Excerpt to read:
········
# [PD] [OT] spectral irregularity to measure noisiness (was Re: about fiddle~)

Jamie Bullock jamie at postlude.co.uk
Fri Jan 18 15:39:09 CET 2008

Hi,

On Fri, 2008-01-18 at 14:04 +0100, matteo sisti sette wrote:
> Jamie Bullock wrote:
>
> > I find spectral irregularity to be quite a good noisiness metric,
> > [...]
> > Krimphoff:
> > Irregularity = \sum_{k=2}^{N-1} |a_k - \frac{a_{k-1} + a_k + a_{k+1}}{3}|
> > Jensen:
> > Irregularity = \frac{\sum_{k=1}^{N} (a_k - a_{k+1})} {\sum_{k=1}^Na_k^2}
> > [...]
> > Where a_k is the amplitude of the kth coefficient in the magnitude spectrum.
>
> I googled a little bit, and as far as I understand, these definitions
> seem to apply to an harmonic sound, and a_k seems to be the amplitude
> of the k-th partial... that is the sound is supposed to be pitch and
> its spectral peaks (partials) have already been extracted...

The irregularity metric is generally computed on the magnitude spectrum,
but there is no reason not use it on the harmonic spectrum, as some
authors do. It is just giving you a measure of the 'jaggedness' of a
given sequence of numbers, you could use it on any distribution, e.g.
you could take the irregularity measure of the numbers of Pd mailing
list postings over a 12 month period!

For the purposes of computing noise content it makes sense to use the
mag spectrum. Some authors e.g. Park (2004) use the log magnitude
spectrum.
········
(Stored data entries)
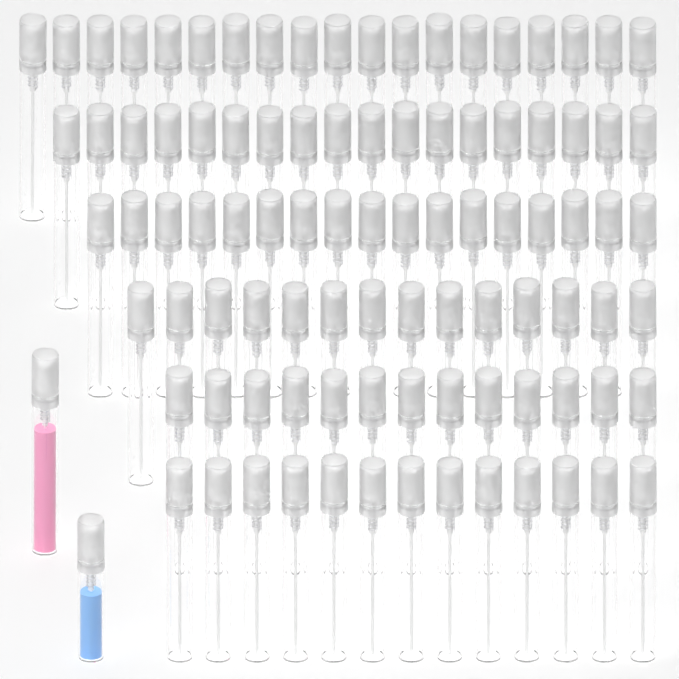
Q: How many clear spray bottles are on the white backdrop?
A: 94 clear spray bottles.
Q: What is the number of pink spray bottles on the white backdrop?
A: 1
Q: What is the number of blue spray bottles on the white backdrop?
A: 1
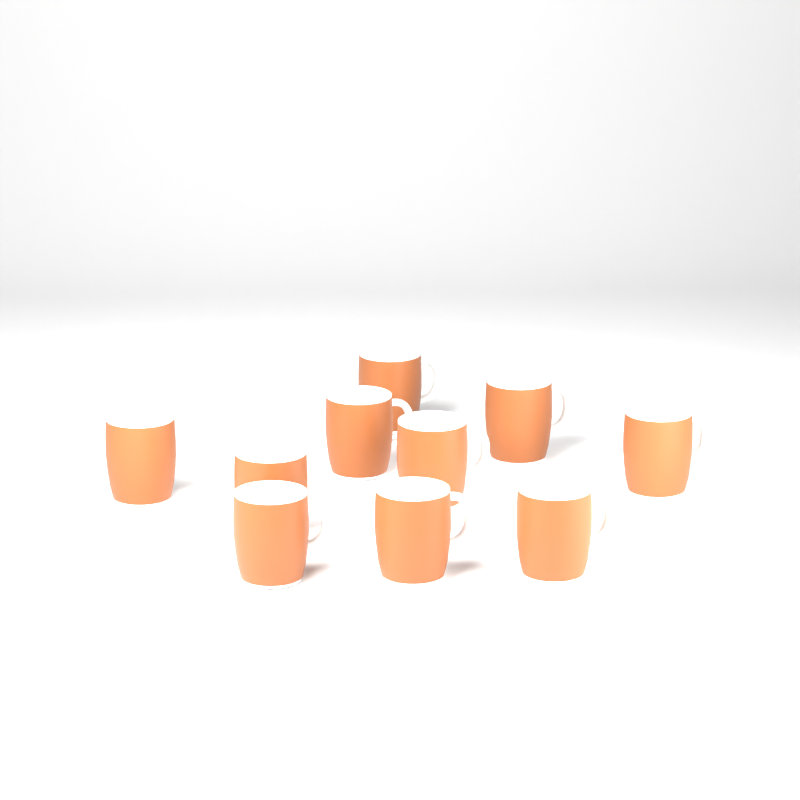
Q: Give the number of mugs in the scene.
········
Problems to work on:
A. Could you shorten the paragraph in the post on spectral irregularity that begins "The irregularity metric is generally computed," keeping its main facts?
B. How might the post on spectral irregularity go on after its last sentence? Write the next part.

Task responses:
A. The irregularity metric is usually computed on the magnitude spectrum, though some authors use it on the harmonic spectrum. It measures the "jaggedness" of any sequence of numbers, so it could be applied to any distribution, even the number of Pd mailing list postings over a 12-month period.

B.
> Would it make any sense to apply the above formulas using just the
> magnitude spectrum coefficients of the whole spectrum as a_k??
> If so, I'm not sure whether a high irregularity should be expected to
> correspond to a high or low noisiness.....

It depends which formula you use. Using Krimphoff ('Irregularity I' in
libxtract), a high irregularity value corresponds to high noise content.
The relationship is approximately inverted if you use Jensen.

I performed an analysis in Sonic Visualiser using a sound that contains
a linear crossfade between a 440Hz sine wave and white noise. The
results can be found at:

http://www.postlude.co.uk/incoming/sine-noise/sine-noise.png

The red line shows Irregularity calculated via Krimphoff's method, the
blue line shows Jensen.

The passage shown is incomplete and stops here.